Ne zamanki tanrılar önem kazandı, tanrıçalar geri plana itildi, savaşlar başladı, kadınlar savaş ganimeti oldu. Erilleşen toplum kendine uygun yeni tanrılar edindi. Uçkuruna düşkün Zeus sapıkça saldırganlıklar Zeus’laşmak isteyenler arttı. Kadınlar Medusa’laştırıldı. Fiziki gücün vazgeçilmezliği güçsüzleri tüketmeyi sürdürdü.
Kadınların birey olması güçleşti. Yüzyıllardır devam eden eril düzen tek tanrılı dinlerin öğretileriyle disipline edilse de pek az şey değişti.
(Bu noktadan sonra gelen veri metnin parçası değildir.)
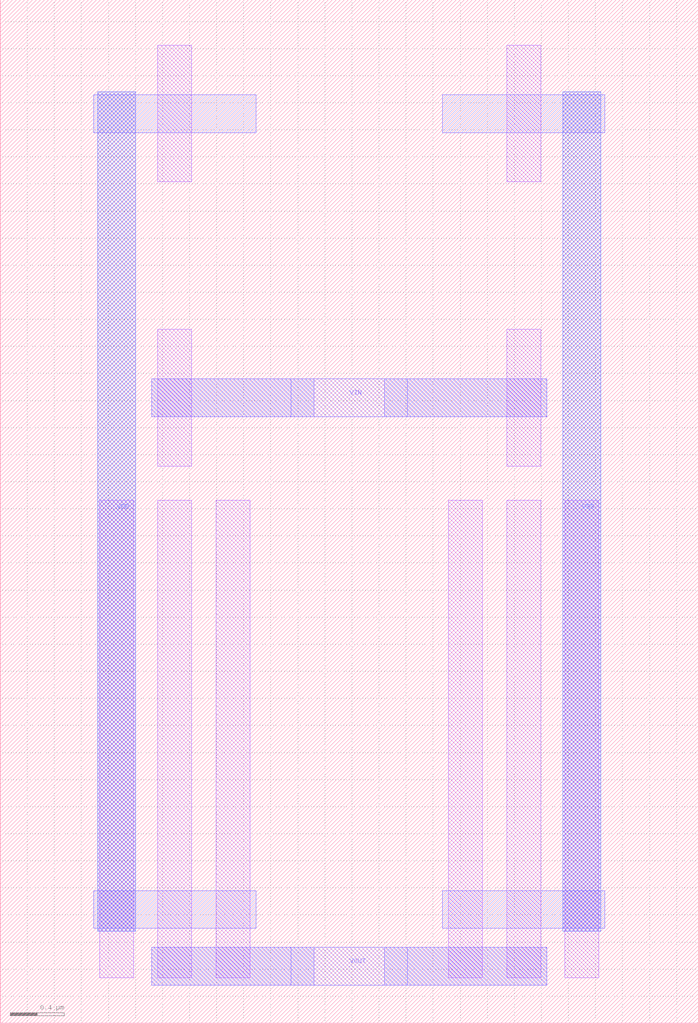
<source format=lef>
MACRO INV
  ORIGIN 0 0 ;
  FOREIGN INV 0 0 ;
  SIZE 5.16 BY 7.56 ;
  PIN VOUT
    DIRECTION INOUT ;
    USE SIGNAL ;
    PORT 
      LAYER M2 ;
        RECT 1.12 0.28 2.32 0.56 ;
      LAYER M2 ;
        RECT 2.84 0.28 4.04 0.56 ;
      LAYER M2 ;
        RECT 2.15 0.28 3.01 0.56 ;
    END
  END VOUT
  PIN VIN
    DIRECTION INOUT ;
    USE SIGNAL ;
    PORT 
      LAYER M2 ;
        RECT 1.12 4.48 2.32 4.76 ;
      LAYER M2 ;
        RECT 2.84 4.48 4.04 4.76 ;
      LAYER M2 ;
        RECT 2.15 4.48 3.01 4.76 ;
    END
  END VIN
  PIN VSS
    DIRECTION INOUT ;
    USE SIGNAL ;
    PORT 
      LAYER M3 ;
        RECT 4.16 0.68 4.44 6.88 ;
    END
  END VSS
  PIN VDD
    DIRECTION INOUT ;
    USE SIGNAL ;
    PORT 
      LAYER M3 ;
        RECT 0.72 0.68 1 6.88 ;
    END
  END VDD
  OBS 
  LAYER M1 ;
        RECT 3.745 0.335 3.995 3.865 ;
  LAYER M1 ;
        RECT 3.745 4.115 3.995 5.125 ;
  LAYER M1 ;
        RECT 3.745 6.215 3.995 7.225 ;
  LAYER M1 ;
        RECT 3.315 0.335 3.565 3.865 ;
  LAYER M1 ;
        RECT 4.175 0.335 4.425 3.865 ;
  LAYER M2 ;
        RECT 3.27 6.58 4.47 6.86 ;
  LAYER M2 ;
        RECT 3.27 0.7 4.47 0.98 ;
  LAYER M2 ;
        RECT 2.84 0.28 4.04 0.56 ;
  LAYER M2 ;
        RECT 2.84 4.48 4.04 4.76 ;
  LAYER M3 ;
        RECT 4.16 0.68 4.44 6.88 ;
  LAYER M1 ;
        RECT 1.165 0.335 1.415 3.865 ;
  LAYER M1 ;
        RECT 1.165 4.115 1.415 5.125 ;
  LAYER M1 ;
        RECT 1.165 6.215 1.415 7.225 ;
  LAYER M1 ;
        RECT 1.595 0.335 1.845 3.865 ;
  LAYER M1 ;
        RECT 0.735 0.335 0.985 3.865 ;
  LAYER M2 ;
        RECT 0.69 6.58 1.89 6.86 ;
  LAYER M2 ;
        RECT 0.69 0.7 1.89 0.98 ;
  LAYER M2 ;
        RECT 1.12 0.28 2.32 0.56 ;
  LAYER M2 ;
        RECT 1.12 4.48 2.32 4.76 ;
  LAYER M3 ;
        RECT 0.72 0.68 1 6.88 ;
  END 
END INV

</source>
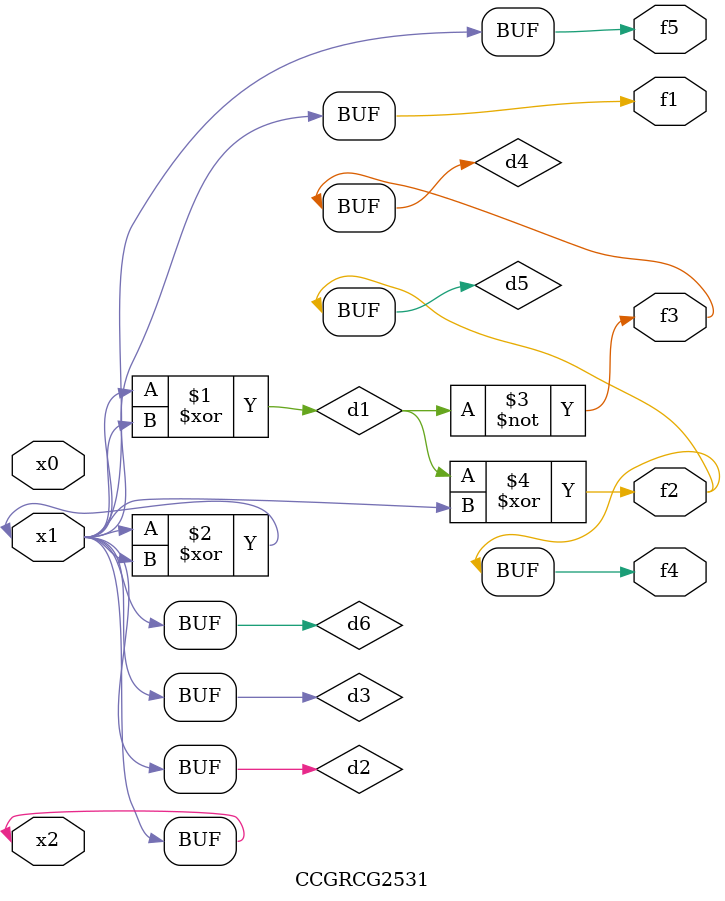
<source format=v>
module CCGRCG2531(
	input x0, x1, x2,
	output f1, f2, f3, f4, f5
);

	wire d1, d2, d3, d4, d5, d6;

	xor (d1, x1, x2);
	buf (d2, x1, x2);
	xor (d3, x1, x2);
	nor (d4, d1);
	xor (d5, d1, d2);
	buf (d6, d2, d3);
	assign f1 = d6;
	assign f2 = d5;
	assign f3 = d4;
	assign f4 = d5;
	assign f5 = d6;
endmodule

</source>
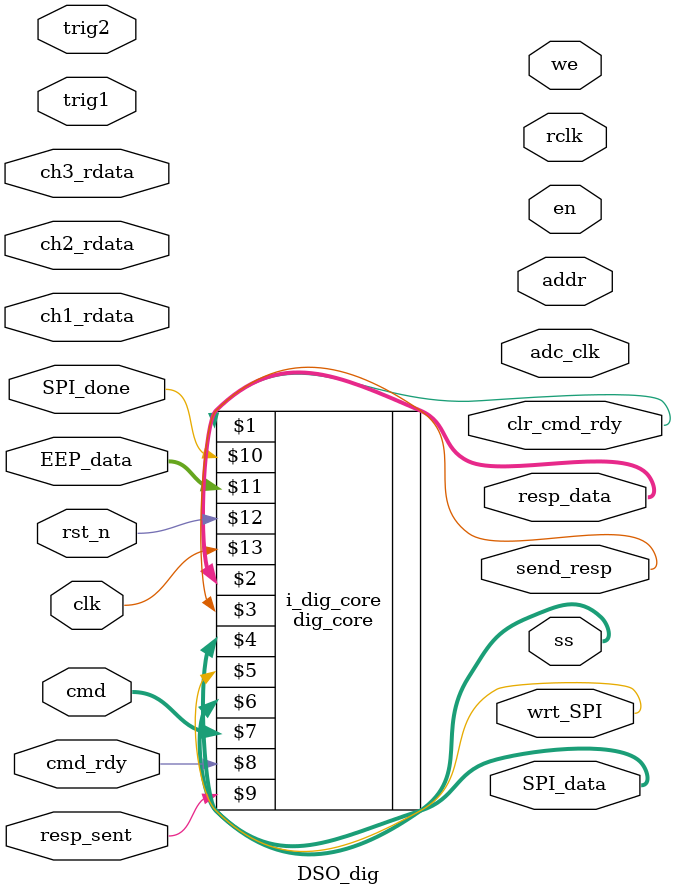
<source format=sv>
module DSO_dig(adc_clk,rclk,en,we,addr,clr_cmd_rdy,resp_data,send_resp,ss,wrt_SPI,SPI_data,SPI_done,cmd_rdy,resp_sent,EEP_data,cmd,rst_n,clk,ch1_rdata,ch2_rdata,ch3_rdata,trig1,trig2);
input  SPI_done,cmd_rdy,resp_sent,trig1,trig2,rst_n,clk;
input  [7:0]EEP_data;
input  [7:0]ch1_rdata,ch2_rdata,ch3_rdata;
input  [23:0]cmd;
output logic [15:0]SPI_data;
output logic clr_cmd_rdy,send_resp,wrt_SPI,rclk,en,we,adc_clk;
output logic [8:0]addr;
output logic [7:0]resp_data;
output logic [2:0]ss;	
	dig_core i_dig_core(clr_cmd_rdy,resp_data,send_resp,ss,wrt_SPI,SPI_data,cmd,cmd_rdy,resp_sent,SPI_done,EEP_data,rst_n,clk);
endmodule
</source>
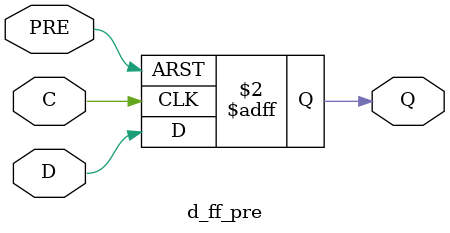
<source format=v>
module d_ff_pre (
  input wire D,
  input wire C,
  input wire PRE,
  output reg Q
);

  always @ (posedge C or posedge PRE) begin
    if (PRE) begin
      Q <= 1'b1;
    end else begin
      Q <= D;
    end
  end

endmodule
</source>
Meryem Ana, Fatma Ana, Ayşe Ana kimliklerinde “ana”lık yüceltilirken; kadın cadı oldu, kaşık düşmanı, eksik etek, saçı uzun aklı kısa oldu. Adı yok oldu.
Artık o isim tamlamasıydı. “Kaç paralık adamsın?” sorularının kapı açtığı toplumda tamlanan da tamlayan da önemliydi. Ahmet Bey’in eşi, Murat beyefendinin kızı, masanın bacağı, kapının kolu misali varlık sürdürmeyi çıkar yol gördü. Tüm masa ve kapıların birbirine benzediğini algılamadan uzak, mutluyu oynadı.
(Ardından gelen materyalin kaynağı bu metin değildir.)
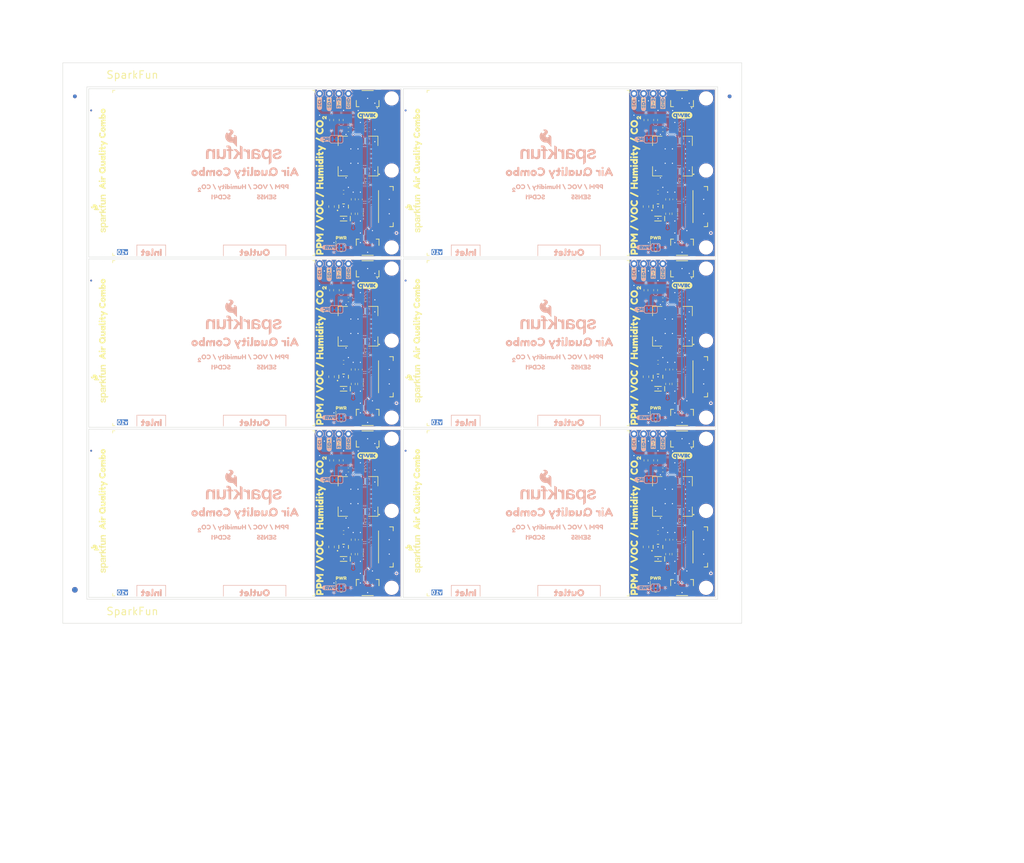
<source format=kicad_pcb>
(kicad_pcb (version 20221018) (generator pcbnew)

  (general
    (thickness 1.6)
  )

  (paper "USLetter")
  (title_block
    (title "SparkFun Indoor Air Quality Sensor - SCD41 SEN55 (Qwiic)")
    (date "2024-03-06")
    (rev "v10")
    (comment 1 "Designed by: N. Seidle")
  )

  (layers
    (0 "F.Cu" signal)
    (31 "B.Cu" signal)
    (34 "B.Paste" user)
    (35 "F.Paste" user)
    (36 "B.SilkS" user "B.Silkscreen")
    (37 "F.SilkS" user "F.Silkscreen")
    (38 "B.Mask" user)
    (39 "F.Mask" user)
    (40 "Dwgs.User" user "User.Drawings")
    (41 "Cmts.User" user "User.Comments")
    (42 "Eco1.User" user "User.Eco1")
    (43 "Eco2.User" user "User.Eco2")
    (44 "Edge.Cuts" user)
    (45 "Margin" user)
    (46 "B.CrtYd" user "B.Courtyard")
    (47 "F.CrtYd" user "F.Courtyard")
    (48 "B.Fab" user)
    (49 "F.Fab" user)
    (50 "User.1" user)
  )

  (setup
    (stackup
      (layer "F.SilkS" (type "Top Silk Screen") (color "#FFFFFFFF"))
      (layer "F.Paste" (type "Top Solder Paste"))
      (layer "F.Mask" (type "Top Solder Mask") (color "#E0311DD4") (thickness 0.01))
      (layer "F.Cu" (type "copper") (thickness 0.035))
      (layer "dielectric 1" (type "core") (thickness 1.51) (material "FR4") (epsilon_r 4.5) (loss_tangent 0.02))
      (layer "B.Cu" (type "copper") (thickness 0.035))
      (layer "B.Mask" (type "Bottom Solder Mask") (color "#E0311DD4") (thickness 0.01))
      (layer "B.Paste" (type "Bottom Solder Paste"))
      (layer "B.SilkS" (type "Bottom Silk Screen") (color "#FFFFFFFF"))
      (copper_finish "None")
      (dielectric_constraints no)
    )
    (pad_to_mask_clearance 0)
    (aux_axis_origin 104.775 123.19)
    (grid_origin 104.775 123.19)
    (pcbplotparams
      (layerselection 0x00010fc_ffffffff)
      (plot_on_all_layers_selection 0x0000000_00000000)
      (disableapertmacros false)
      (usegerberextensions false)
      (usegerberattributes true)
      (usegerberadvancedattributes true)
      (creategerberjobfile true)
      (dashed_line_dash_ratio 12.000000)
      (dashed_line_gap_ratio 3.000000)
      (svgprecision 4)
      (plotframeref false)
      (viasonmask false)
      (mode 1)
      (useauxorigin false)
      (hpglpennumber 1)
      (hpglpenspeed 20)
      (hpglpendiameter 15.000000)
      (dxfpolygonmode true)
      (dxfimperialunits true)
      (dxfusepcbnewfont true)
      (psnegative false)
      (psa4output false)
      (plotreference true)
      (plotvalue true)
      (plotinvisibletext false)
      (sketchpadsonfab false)
      (subtractmaskfromsilk false)
      (outputformat 1)
      (mirror false)
      (drillshape 1)
      (scaleselection 1)
      (outputdirectory "")
    )
  )

  (net 0 "")
  (net 1 "3.3V")
  (net 2 "GND")
  (net 3 "5V")
  (net 4 "Net-(D1-A)")
  (net 5 "SDA")
  (net 6 "SCL")
  (net 7 "unconnected-(J1-NC-PadNC1)")
  (net 8 "unconnected-(J1-NC-PadNC2)")
  (net 9 "unconnected-(J2-NC-PadNC1)")
  (net 10 "unconnected-(J2-NC-PadNC2)")
  (net 11 "Net-(JP1-A)")
  (net 12 "Net-(JP2-A)")
  (net 13 "Net-(U5-SW)")
  (net 14 "unconnected-(U1-NC-Pad6)")
  (net 15 "unconnected-(U3-NC-Pad1)")
  (net 16 "unconnected-(U3-NC-Pad2)")
  (net 17 "unconnected-(U3-NC-Pad3)")
  (net 18 "unconnected-(U3-NC-Pad4)")
  (net 19 "unconnected-(U3-NC-Pad5)")
  (net 20 "unconnected-(U3-NC-Pad8)")
  (net 21 "unconnected-(U3-NC-Pad11)")
  (net 22 "unconnected-(U3-NC-Pad12)")
  (net 23 "unconnected-(U3-NC-Pad13)")
  (net 24 "unconnected-(U3-NC-Pad14)")
  (net 25 "unconnected-(U3-NC-Pad15)")
  (net 26 "unconnected-(U3-NC-Pad16)")
  (net 27 "unconnected-(U3-NC-Pad17)")
  (net 28 "unconnected-(U3-NC-Pad18)")
  (net 29 "Net-(U5-FB)")
  (net 30 "Net-(JP2-B)")
  (net 31 "unconnected-(U1-NC-PadNC1)")
  (net 32 "unconnected-(U1-NC-PadNC2)")

  (footprint "kibuzzard-65CFEE26" (layer "F.Cu") (at 191.635 4.715 90))

  (footprint "kibuzzard-65CFEE26" (layer "F.Cu") (at 108.585 4.715 90))

  (footprint "kibuzzard-65CFEE26" (layer "F.Cu") (at 191.635 94.615 90))

  (footprint "kibuzzard-65CFEE26" (layer "F.Cu") (at 108.585 49.665 90))

  (footprint "kibuzzard-65CFEE26" (layer "F.Cu") (at 191.635 49.665 90))

  (footprint "kibuzzard-65CFEE26" (layer "F.Cu") (at 108.585 94.615 90))

  (footprint "SparkFun-Semiconductor-Standard:SOD-323" (layer "F.Cu") (at 172.085 113.03 180))

  (footprint "SparkFun-Semiconductor-Standard:SOD-323" (layer "F.Cu") (at 255.135 68.08 180))

  (footprint "SparkFun-Semiconductor-Standard:SOD-323" (layer "F.Cu") (at 255.135 23.13 180))

  (footprint "SparkFun-Semiconductor-Standard:SOD-323" (layer "F.Cu") (at 172.085 68.08 180))

  (footprint "SparkFun-Semiconductor-Standard:SOD-323" (layer "F.Cu") (at 255.135 113.03 180))

  (footprint "SparkFun-Semiconductor-Standard:SOD-323" (layer "F.Cu") (at 172.085 23.13 180))

  (footprint "kibuzzard-65A8A702" (layer "F.Cu") (at 165.735 37.75875 90))

  (footprint "kibuzzard-65A8A702" (layer "F.Cu") (at 165.735 -7.19125 90))

  (footprint "kibuzzard-65A8A702" (layer "F.Cu") (at 248.785 -7.19125 90))

  (footprint "kibuzzard-65A8A702" (layer "F.Cu") (at 248.785 82.70875 90))

  (footprint "kibuzzard-65A8A702" (layer "F.Cu") (at 248.785 37.75875 90))

  (footprint "kibuzzard-65A8A702" (layer "F.Cu") (at 165.735 82.70875 90))

  (footprint "SparkFun-Connector:JST_SMD_1.25mm-6_Locking" (layer "F.Cu")
    (tstamp 0af2ef25-e23a-4a71-9732-dec4815d6741)
    (at 265.295 64.905 -90)
    (property "PROD_ID" "IC-21278")
    (property "Sheetfile" "SparkFun_AirQuality_Combo.kicad_sch")
    (property "Sheetname" "")
    (property "ki_description" "Environmental Sensor for HVAC and Air Quality Applications ")
    (property "ki_keywords" "PM, NOx, VOC, RH & T sensor platform ")
    (path "/b5a85f4f-4228-43ec-a5b8-7f9a6ebc1192")
    (fp_text reference "U1" (at 0 -1 -90) (layer "F.Fab")
        (effects (font (size 0.5 0.5) (thickness 0.1)))
      (tstamp 73524be4-474f-41f0-ad17-93f877ced9ad)
    )
    (fp_text value "SEN55" (at 0 0 -90) (layer "F.Fab")
        (effects (font (size 0.5 0.5) (thickness 0.1)))
      (tstamp 41384062-eeb2-43a1-83e4-40df15e549ba)
    )
    (fp_text user "Mating" (at 0 2.032 -90 unlocked) (layer "User.1")
        (effects (font (size 0.5 0.5) (thickness 0.1) bold))
      (tstamp c5206d32-36da-4255-822a-c4d6e8cc533f)
    )
    (fp_text user "Connector" (at 0 3.048 -90 unlocked) (layer "User.1")
        (effects (font (size 0.5 0.5) (thickness 0.1) bold))
      (tstamp fe3d8983-4c3e-465b-9b29-5c6a52
... [3845553 chars truncated]
</source>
İsim tamlaması olan ben, bir grup isim tamlamasının arasına düşmüştüm. Masanın veya kapının piyasa değeri oranında kurum kuru kurulup, süzüm süzüm süzülüyorduk. Dolayısıyla ben daha az süzülüyordum. Yine yarışçı halini almıştık. Giysilerimize övgü faslı epey sürdü. Bazılarımız sözlerinin etkisini katmerlendirmek için anlatımlarında harflere işkence çektiriyordu. “Aaay bennn ayakkabına baayılldımm.”,“Eteğiinleee bluzunun renk uyumuu harikaaa.” Kulağım sızlıyor, elimi ağızlarına götürüp baygınlık geçiren harfleri kurtarmak istiyordum. Ama yapmadım. Onaylayan bakışlarla tebessümümü gönderdim. Önemli olan finaldi.
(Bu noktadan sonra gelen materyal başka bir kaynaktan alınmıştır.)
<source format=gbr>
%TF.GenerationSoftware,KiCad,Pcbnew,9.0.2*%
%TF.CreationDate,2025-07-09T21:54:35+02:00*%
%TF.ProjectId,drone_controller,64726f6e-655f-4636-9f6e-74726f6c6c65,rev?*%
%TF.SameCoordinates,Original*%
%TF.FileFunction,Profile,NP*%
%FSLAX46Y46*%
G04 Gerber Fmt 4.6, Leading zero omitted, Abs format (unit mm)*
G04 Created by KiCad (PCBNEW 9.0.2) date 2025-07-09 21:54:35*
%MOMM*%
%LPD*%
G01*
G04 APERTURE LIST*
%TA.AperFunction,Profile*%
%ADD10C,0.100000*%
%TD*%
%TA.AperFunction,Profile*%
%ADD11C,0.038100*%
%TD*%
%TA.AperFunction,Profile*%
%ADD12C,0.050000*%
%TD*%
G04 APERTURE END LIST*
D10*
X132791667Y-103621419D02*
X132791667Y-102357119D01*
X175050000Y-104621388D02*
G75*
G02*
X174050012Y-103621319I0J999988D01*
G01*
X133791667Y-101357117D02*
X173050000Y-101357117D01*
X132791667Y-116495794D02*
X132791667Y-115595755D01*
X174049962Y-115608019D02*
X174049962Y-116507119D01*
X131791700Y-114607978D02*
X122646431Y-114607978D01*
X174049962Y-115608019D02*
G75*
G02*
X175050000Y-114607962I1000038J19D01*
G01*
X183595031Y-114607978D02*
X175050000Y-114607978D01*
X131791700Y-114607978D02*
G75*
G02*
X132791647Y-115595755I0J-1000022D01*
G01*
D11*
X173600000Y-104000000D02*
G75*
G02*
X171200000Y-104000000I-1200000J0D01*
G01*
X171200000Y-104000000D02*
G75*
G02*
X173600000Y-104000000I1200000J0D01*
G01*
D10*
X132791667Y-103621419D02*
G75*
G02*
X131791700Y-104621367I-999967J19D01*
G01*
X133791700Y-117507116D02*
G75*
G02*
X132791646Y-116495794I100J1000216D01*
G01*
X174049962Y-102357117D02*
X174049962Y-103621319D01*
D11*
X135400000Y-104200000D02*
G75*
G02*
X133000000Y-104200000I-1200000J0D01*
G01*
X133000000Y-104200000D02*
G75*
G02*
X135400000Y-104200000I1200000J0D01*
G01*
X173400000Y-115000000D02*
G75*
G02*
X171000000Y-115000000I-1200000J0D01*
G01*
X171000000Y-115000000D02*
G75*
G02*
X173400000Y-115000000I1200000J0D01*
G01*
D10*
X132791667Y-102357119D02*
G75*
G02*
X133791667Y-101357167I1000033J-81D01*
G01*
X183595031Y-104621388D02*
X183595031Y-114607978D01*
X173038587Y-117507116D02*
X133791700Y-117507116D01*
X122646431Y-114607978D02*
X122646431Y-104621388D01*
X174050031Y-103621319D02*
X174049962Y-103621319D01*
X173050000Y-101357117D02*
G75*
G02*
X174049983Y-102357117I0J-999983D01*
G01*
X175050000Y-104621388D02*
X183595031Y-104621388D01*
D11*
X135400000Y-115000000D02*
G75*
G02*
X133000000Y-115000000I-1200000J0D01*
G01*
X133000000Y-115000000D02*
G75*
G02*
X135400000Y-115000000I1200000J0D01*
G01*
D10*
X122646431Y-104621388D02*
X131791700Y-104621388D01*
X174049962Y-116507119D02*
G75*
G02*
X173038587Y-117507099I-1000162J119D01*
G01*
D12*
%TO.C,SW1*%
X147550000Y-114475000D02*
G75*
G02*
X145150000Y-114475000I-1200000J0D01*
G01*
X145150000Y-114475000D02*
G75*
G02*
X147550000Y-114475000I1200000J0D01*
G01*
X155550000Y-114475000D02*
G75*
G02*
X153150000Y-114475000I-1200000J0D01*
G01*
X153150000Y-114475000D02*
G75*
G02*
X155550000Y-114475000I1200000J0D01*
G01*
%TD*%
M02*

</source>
Kaynanaların, görümcelerin ne kadar nankör kendimizinse ne kadar fedakâr olduğunu ortaya döktük. İkramlar sunulmaya başladı. Tabaklardaki yiyecekler tarafımızca azaltılırken, tarifler alınıyordu. Ardı sıra reklamlar başladı. “Ayy arkadaşlar geçen hafta Korubal oteldeydikk. Nicoise aldık harikaaa. Muhakkak tadın.” Bir diğeri “Bananaa restoranınn beef Wellingtonu muhteşemm ötesi yemelisiniz.” diyordu.
Annem çocukluğunda kendilerine musallat olan bitleri anlatırdı. Hatıralarım arasından fırlayıp öne geçti. Bir süre etrafıma baktım ve sonra, sorumu sordum. “Siz hiç bitkadyus yediniz mi?”, başlar bana döndü. Aklıma gelen bitki, hayvan ürünlerini, alt alta üst üste sıralayıp, içine koyup dışına çıkartıp bitkadyusu hazırladım. İznik çinisi bezeli porselen servis tabağına alıp lokanta Krezüs’te servis ettirdim. Benim tarifimle tarifler sona erdi. Konuşmalardaki heyecan azalmıştı. Bir süre sonra vedalaştık. Hemcinslerime baktım en dik yürüyen bendim.